== SUPPLIED MATERIAL ==
== Segment start ==
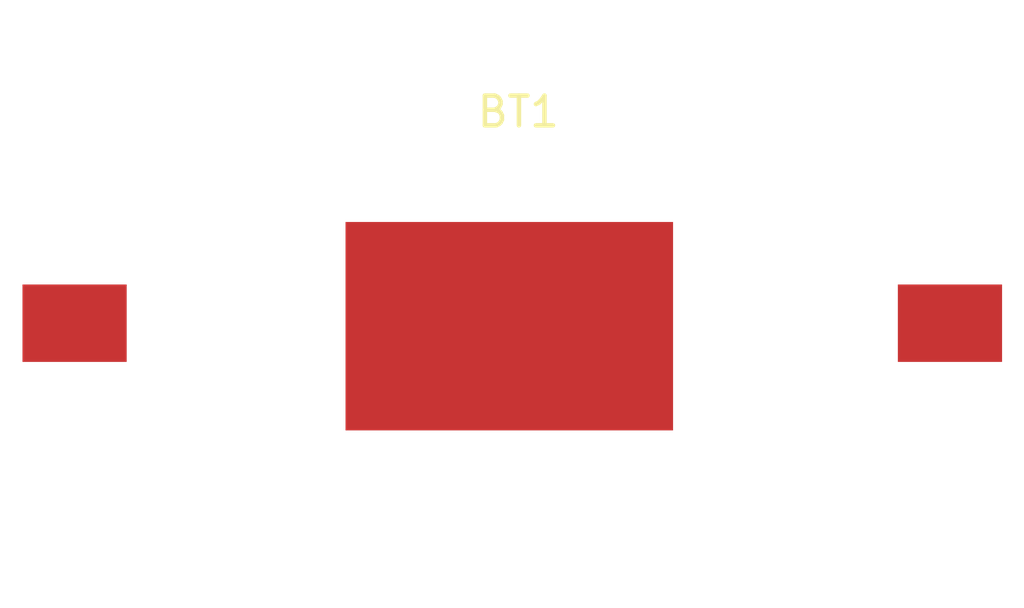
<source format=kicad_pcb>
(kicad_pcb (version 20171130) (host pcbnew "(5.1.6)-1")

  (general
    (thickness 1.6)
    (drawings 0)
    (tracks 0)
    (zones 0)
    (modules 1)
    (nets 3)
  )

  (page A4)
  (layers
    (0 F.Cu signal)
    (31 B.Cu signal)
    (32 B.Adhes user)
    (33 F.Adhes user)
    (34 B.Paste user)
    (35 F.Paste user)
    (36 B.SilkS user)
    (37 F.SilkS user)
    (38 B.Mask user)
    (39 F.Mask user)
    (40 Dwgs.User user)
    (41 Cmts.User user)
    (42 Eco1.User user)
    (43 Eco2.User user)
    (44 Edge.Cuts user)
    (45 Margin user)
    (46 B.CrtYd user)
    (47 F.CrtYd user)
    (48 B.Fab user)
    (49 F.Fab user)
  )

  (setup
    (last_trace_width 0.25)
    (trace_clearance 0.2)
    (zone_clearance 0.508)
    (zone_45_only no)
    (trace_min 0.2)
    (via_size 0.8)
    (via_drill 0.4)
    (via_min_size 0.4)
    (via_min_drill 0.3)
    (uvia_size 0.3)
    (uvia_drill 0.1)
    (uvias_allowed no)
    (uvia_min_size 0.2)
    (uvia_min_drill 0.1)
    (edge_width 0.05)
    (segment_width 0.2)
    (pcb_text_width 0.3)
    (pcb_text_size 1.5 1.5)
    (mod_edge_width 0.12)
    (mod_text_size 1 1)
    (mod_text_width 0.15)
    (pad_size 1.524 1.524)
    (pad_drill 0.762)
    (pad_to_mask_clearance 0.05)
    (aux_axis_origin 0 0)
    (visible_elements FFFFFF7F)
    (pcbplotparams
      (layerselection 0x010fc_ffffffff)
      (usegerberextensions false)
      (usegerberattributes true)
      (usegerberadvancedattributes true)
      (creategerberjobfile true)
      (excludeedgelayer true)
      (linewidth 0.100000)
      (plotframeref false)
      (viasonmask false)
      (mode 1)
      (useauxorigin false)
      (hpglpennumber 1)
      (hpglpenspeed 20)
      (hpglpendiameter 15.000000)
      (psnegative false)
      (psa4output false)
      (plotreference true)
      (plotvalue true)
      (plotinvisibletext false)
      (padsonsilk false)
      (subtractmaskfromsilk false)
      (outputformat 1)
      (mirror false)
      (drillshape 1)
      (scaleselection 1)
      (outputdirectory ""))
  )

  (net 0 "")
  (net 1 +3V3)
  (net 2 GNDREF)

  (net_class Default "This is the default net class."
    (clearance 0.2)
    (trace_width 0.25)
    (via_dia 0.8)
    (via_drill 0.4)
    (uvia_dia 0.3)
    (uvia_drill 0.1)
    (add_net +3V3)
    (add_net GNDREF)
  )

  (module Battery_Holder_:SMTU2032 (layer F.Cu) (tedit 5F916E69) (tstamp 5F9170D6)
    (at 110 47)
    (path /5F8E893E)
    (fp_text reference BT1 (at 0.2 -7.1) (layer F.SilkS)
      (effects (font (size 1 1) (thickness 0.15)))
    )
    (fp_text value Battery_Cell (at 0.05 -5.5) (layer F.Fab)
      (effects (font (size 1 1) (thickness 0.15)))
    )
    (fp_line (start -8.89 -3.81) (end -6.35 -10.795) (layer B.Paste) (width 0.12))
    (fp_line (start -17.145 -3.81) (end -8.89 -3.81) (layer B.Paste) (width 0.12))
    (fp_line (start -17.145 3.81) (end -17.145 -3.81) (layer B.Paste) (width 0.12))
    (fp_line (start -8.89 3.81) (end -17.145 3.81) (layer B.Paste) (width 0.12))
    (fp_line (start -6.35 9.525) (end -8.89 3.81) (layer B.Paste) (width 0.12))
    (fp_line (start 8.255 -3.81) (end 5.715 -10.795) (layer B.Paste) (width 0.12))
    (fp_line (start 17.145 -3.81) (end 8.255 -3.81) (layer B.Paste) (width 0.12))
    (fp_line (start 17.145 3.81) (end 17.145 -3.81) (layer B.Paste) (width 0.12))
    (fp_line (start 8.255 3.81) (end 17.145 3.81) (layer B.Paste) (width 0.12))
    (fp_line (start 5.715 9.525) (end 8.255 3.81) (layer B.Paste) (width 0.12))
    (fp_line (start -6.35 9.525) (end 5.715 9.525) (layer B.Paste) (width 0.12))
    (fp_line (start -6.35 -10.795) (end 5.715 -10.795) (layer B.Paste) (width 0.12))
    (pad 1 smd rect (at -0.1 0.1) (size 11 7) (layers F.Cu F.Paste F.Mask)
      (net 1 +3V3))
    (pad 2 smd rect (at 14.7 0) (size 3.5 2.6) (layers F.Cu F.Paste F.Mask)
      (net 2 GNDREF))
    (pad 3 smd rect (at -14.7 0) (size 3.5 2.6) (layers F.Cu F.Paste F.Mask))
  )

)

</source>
== Segment end ==
== WHAT IS NEEDED ==
Go through the records and copy each line with "false" in it.

== RESPONSE TO THIS EXERCISE ==
      (usegerberextensions false)
      (plotframeref false)
      (viasonmask false)
      (useauxorigin false)
      (psnegative false)
      (psa4output false)
      (plotinvisibletext false)
      (padsonsilk false)
      (subtractmaskfromsilk false)
      (mirror false)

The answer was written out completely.